We lined the bike back up with the sidewalk, I assumed my position: sitting on the front seat with my arms firmly planted and my legs sticking out so I could quickly get in on this pedaling action. Sarah assumed her position: sitting on the back seat, one foot balancing on the ground, the other poised to set us both cruising…

Sarah: “For real this time.  Whatever happens just keep pedaling.  I know we can do this.”

Me:  “Got it.  Don’t stop no matter what.”

Sarah: “One… Two… Three…”

And just like that we were off. The bike was moving forward, my arms were a bit shaky, but we were moving… yes. We were moving… time to start pedaling…

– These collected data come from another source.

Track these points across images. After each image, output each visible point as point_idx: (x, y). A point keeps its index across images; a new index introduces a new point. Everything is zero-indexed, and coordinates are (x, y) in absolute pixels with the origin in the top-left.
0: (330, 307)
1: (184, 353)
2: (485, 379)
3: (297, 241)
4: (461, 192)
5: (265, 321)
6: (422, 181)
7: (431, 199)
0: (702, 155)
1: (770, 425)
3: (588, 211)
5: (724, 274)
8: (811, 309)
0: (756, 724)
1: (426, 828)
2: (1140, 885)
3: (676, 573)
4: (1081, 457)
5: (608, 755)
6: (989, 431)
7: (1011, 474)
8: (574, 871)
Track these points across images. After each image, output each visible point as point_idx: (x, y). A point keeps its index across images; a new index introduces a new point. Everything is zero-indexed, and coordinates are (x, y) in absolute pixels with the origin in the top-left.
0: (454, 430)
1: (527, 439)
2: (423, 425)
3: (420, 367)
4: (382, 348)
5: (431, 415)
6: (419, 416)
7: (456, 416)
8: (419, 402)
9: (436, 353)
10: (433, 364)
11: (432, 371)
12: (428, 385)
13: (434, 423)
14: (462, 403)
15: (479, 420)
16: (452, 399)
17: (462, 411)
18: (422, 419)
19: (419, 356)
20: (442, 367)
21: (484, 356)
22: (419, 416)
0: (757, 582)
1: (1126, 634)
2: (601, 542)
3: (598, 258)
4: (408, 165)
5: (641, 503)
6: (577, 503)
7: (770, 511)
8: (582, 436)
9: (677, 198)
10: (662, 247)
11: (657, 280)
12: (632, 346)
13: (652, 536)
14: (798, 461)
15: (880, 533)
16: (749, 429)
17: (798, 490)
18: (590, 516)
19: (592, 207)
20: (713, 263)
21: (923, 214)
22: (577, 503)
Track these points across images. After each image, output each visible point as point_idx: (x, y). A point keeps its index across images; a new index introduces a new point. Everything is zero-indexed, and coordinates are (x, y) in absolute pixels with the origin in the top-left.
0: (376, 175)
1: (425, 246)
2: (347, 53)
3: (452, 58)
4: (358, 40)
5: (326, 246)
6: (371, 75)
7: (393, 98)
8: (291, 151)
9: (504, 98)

I slid off the seat found a pedal with my foot and started to…  Something was wrong.  We were losing momentum fast.

Sarah: “Pedal!  Do it!  Help me! Help me! You’ve got to Pedal!”

I pulled on the handle bars with all my might trying to maximize my body weight against the pedal. I pedaled once, twice… my arms could not hold our course. Again we were slowly drifting towards the light pole.

Sarah: “PEDAAAAAALLL!”

I couldn’t do it.  I could not steer and pedal at the same time. The bike continued to veer towards the light pole and we started to tip.  We were going down. We were going to tip, and I was going to land right in the middle of that giant puddle. Not used to handle bar breaks, I tried to pedal backwards but nothing happened.

Me: “Stop! Stop! I can’t stop!”

Sarah: “What are you doing?  Pedal!”

We were driving sideways towards the puddle and I couldn’t stop, so I simply decided to abandon ship.  I let go of the handle bars completely and leapt off of the bike onto the sidewalk.  Sarah, who was not privy to my exit strategy, instantly went down with the bike.  The front wheel lay in the puddle, while she lay on the Sidewalk with one leg pinned by the bike.

Sarah:  “What was that?”

Me:  “Oh my God. Are you okay?  We were going to crash.”

We both started laughing so hard I figured she was alright.

Sarah: “I can’t stop it!”

Me: “I know right. Bikes are hard.”

Sarah: “Stop! Stop! I can’t stop it!”

Me: “I couldn’t! I didn’t know how to stop it so I just jumped off.”

By now I am doubled over on the sidewalk, Sarah is still pinned by the bike and we are both in tears.

Sarah: “You’ve got to help me! Help me! I can’t stop it!”

This makes me laugh even harder, thinking about what we must have looked like, and I’m finding it hard to breathe.

Sarah: “No I mean NOW!  I CAN’T STOP IT!”

This is when I notice that the front tire puddle is now spreading on the sidewalk. For a second I am confused, then I realize this puddle is not from the mud at all.  This puddle is from Sarah who is no longer hysterically laughing.

Sarah: “Oh my God!  Get this bike off of me!  I couldn’t stop it.”

Sarah, had been laughing so hard so peed her pants… and the bike… and the sidewalk.

Sarah: “Get it off me. With the bike between my legs I couldn’t hold it in.”

Now I’m REALLY losing it as I quickly free her from the bike.

Sarah: (pulling her shirt down trying to conceal the giant dark pee spot on her jeans- pee literally dripping from her pant leg onto her flip flop) “It isn’t funny!”

Me:  It is soooo funny.

At this point, students are returning from class, while others are heading out to theirs. As they start to file past us, their conversations stop, and jaws begin to drop. Sarah, with who is now pulling the front- and back- of her shirt down to her knees runs inside yelling, “It’s not what it looks like!” The fact that while she runs inside, her foot is making that horrible wet-flip-flop-squeeky-noise does not help the situation.

I have a horrible case of the giggles, as I steer the bike around Sarah’s puddle, back to the bike rack. I guide the front wheel into its place, and as I absentmindedly lift the back seat to align the bike, I find my hand now coated in Sarah’s pee.

Me:  “Ah man.”  Sarah was right. This isn’t funny!